(TEXT EXCERPT)
--- START ---

Accelerate the Value of Data

Create Databricks IAM policy to pass role in AWS

Learn how to create an Identity and Access Management (IAM) policy in your AWS account to pass role for Databricks.

Create an IAM policy to pass the role you created in Create Databricks IAM role in AWS to the EC2 instance to assume the role from the buckets AWS account you created in Create buckets IAM role with an external ID in AWS. For more information, see topic Policies and permissions in IAM.
To create a policy:
  1. Log in to the AWS Management Console.
  2. In the search field, search for iam.
  3. In the drop-down list of items, hover over IAM and select Policies.
  4. In the Policies page, select Create Policy.
  5. In the Create policy page, provide the permissions for the policy.
    1. Service: Select the iamservice.
    2. Actions: In the Write access level, select PassRole.
    3. Resources: Select Add ARN and add the buckets account id and role name from Create buckets IAM role with an external ID in AWS.
    4. Select Add.
  6. Select Next:Tags.
  7. Select Next:Review.
  8. In the Review Policy page, provide the policy details.
    1. Name: Enter a policy name. For example: pm-doc-pass.
    2. Description: Enter a description for the policy.
  9. Select Create Policy. For more information, see topic Creating IAM policies.
  10. Associate the policy to the Databricks role, the one you created in Create Databricks IAM role in AWS
{
    "Version": "2024-10-17",
    "Statement": [
        {
            "Sid": "VisualEditor0",
            "Effect": "Allow",
            "Action": "iam:PassRole",
            "Resource": [
                "arn:aws:iam::WORKSPACE_AWS_ACCOUNT_ID:role/rolename"
            ]
        }
    ]
}

--- END ---

(PARTS OF THE EXERCISE)
A - Translate this sentence from the IAM policy guide into Spanish: "Learn how to create an Identity and Access Management (IAM) policy in your AWS account to pass role for Databricks."
B - Please reproduce the passage of the IAM policy guide that starts at the words "1. Service: Select" and ends after "description for the policy.".

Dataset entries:
--- START ---

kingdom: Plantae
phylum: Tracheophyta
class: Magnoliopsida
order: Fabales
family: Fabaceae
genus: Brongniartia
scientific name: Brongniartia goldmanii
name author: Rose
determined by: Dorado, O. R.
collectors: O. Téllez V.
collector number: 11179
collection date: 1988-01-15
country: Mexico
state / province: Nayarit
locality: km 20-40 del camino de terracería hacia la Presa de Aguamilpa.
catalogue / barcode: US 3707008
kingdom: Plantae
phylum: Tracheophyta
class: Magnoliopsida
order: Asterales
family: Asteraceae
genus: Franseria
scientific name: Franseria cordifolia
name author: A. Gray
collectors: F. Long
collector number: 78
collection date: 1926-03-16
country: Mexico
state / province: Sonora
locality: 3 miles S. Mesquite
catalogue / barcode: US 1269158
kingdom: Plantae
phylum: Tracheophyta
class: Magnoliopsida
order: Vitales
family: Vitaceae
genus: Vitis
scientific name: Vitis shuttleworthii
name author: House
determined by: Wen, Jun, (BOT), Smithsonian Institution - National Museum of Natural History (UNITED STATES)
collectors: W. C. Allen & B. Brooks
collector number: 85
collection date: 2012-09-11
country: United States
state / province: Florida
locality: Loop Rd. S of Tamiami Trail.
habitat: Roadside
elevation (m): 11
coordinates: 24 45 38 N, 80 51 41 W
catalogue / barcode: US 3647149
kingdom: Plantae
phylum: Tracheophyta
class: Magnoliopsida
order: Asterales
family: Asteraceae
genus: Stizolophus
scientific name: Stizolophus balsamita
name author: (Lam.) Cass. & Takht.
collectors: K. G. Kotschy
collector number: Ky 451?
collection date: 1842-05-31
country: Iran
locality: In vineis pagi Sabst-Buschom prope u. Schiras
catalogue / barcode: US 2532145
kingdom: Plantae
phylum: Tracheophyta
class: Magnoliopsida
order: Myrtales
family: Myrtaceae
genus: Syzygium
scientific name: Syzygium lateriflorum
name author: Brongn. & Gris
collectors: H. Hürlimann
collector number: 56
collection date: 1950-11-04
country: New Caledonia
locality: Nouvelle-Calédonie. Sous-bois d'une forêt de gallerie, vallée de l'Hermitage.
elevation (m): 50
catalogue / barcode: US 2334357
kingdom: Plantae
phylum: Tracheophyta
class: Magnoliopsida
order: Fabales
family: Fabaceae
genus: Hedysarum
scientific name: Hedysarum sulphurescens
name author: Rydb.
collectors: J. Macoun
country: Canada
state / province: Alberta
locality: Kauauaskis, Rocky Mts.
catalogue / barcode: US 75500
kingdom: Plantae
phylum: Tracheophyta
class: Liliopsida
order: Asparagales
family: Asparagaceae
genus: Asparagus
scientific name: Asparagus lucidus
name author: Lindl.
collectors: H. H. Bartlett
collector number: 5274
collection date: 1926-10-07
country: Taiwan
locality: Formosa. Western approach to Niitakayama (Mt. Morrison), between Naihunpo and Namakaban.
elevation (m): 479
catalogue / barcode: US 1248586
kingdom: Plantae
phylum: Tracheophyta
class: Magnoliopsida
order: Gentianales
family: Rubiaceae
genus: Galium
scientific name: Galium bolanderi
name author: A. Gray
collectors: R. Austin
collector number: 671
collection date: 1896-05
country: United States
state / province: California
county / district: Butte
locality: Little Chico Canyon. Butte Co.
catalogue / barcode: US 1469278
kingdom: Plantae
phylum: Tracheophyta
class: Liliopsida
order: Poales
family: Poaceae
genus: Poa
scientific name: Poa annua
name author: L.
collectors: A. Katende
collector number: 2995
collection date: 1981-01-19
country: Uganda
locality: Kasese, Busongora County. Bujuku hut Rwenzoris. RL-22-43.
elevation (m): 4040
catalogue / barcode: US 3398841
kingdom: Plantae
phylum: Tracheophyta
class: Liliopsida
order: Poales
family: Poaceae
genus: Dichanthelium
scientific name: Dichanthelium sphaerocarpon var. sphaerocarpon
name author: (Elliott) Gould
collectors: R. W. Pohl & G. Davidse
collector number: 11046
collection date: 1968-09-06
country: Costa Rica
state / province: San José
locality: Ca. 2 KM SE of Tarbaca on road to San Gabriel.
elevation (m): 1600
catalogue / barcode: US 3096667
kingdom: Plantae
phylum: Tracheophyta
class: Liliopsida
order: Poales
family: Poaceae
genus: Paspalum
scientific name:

--- END ---

(EXERCISE RESPONSES)
A - Aprenda a crear una política de Identity and Access Management (IAM) en su cuenta de AWS para pasar un rol para Databricks.

B -
1. Service: Select the iamservice.
    2. Actions: In the Write access level, select PassRole.
    3. Resources: Select Add ARN and add the buckets account id and role name from Create buckets IAM role with an external ID in AWS.
    4. Select Add.
  6. Select Next:Tags.
  7. Select Next:Review.
  8. In the Review Policy page, provide the policy details.
    1. Name: Enter a policy name. For example: pm-doc-pass.
    2. Description: Enter a description for the policy.